We believe that our business has not been affected to a significant degree by inflationary trends during the past three years. However, inflation is still a factor in the worldwide economy and may increase the cost of purchasing products from our contract manufacturers in Asia, as well as the cost of certain raw materials, component parts and labor used in the production of our products. It also may increase our operating expenses, manufacturing overhead expenses and the cost to acquire or replace fixed assets. We have generally been able to maintain or improve our profit margins through productivity and efficiency improvements, cost reduction programs and to a lesser extent, price increases, and we expect to be able to do the same during the remainder of fiscal year 2020. As such, we do not believe that inflation will have a significant impact on our business during the remainder of fiscal year 2020.

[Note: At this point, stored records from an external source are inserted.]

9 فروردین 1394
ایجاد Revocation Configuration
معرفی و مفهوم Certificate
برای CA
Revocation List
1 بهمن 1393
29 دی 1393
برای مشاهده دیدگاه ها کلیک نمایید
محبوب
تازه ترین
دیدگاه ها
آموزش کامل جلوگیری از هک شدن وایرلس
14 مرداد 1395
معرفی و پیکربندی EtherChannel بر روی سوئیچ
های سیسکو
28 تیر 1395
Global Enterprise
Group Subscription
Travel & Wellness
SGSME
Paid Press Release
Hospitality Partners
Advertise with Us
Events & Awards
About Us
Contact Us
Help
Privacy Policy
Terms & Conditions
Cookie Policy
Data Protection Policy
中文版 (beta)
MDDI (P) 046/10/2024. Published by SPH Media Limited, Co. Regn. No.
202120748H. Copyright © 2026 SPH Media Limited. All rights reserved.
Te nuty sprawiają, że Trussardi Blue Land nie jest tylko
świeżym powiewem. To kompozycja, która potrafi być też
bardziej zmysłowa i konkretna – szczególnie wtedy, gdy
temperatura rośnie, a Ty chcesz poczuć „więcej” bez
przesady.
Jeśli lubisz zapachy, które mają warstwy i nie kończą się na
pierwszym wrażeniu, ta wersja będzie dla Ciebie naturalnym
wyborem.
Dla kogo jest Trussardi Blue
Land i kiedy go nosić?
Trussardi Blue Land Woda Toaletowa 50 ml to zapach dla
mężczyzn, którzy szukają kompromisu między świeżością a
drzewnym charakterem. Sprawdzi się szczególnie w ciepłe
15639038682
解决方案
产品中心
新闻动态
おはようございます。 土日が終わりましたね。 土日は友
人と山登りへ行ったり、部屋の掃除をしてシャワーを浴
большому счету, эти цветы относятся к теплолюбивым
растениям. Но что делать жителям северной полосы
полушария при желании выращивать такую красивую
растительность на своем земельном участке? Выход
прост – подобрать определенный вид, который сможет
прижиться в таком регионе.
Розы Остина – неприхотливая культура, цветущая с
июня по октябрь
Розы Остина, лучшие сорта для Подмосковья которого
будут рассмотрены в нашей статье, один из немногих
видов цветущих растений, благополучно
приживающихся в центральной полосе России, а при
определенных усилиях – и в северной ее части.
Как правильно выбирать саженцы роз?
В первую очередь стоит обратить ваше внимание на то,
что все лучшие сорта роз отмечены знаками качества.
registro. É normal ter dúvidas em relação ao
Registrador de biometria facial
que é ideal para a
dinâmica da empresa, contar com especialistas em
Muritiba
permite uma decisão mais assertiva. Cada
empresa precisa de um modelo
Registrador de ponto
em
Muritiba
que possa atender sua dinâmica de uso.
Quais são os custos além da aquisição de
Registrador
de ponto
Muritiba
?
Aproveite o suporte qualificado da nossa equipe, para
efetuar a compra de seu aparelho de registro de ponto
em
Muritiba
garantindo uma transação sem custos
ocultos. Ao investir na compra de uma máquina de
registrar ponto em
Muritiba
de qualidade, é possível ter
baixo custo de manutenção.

Off Balance Sheet Arrangements

We do not have any relationships with unconsolidated entities or financial partnerships, such as entities often referred to as structured finance or special purpose entities, which would have been established for the purpose of facilitating off-balance sheet arrangements or other contractually narrow or limited purposes. In addition, we do not have any undisclosed borrowings or debt, and we have not entered into any synthetic leases. We are, therefore, not materially exposed to any financing, liquidity, market or credit risk that could arise if we had engaged in such relationships.

Recent Accounting Pronouncements

See Note 3 to our condensed consolidated financial statements for the three months ended March 31, 2020, included elsewhere in this document.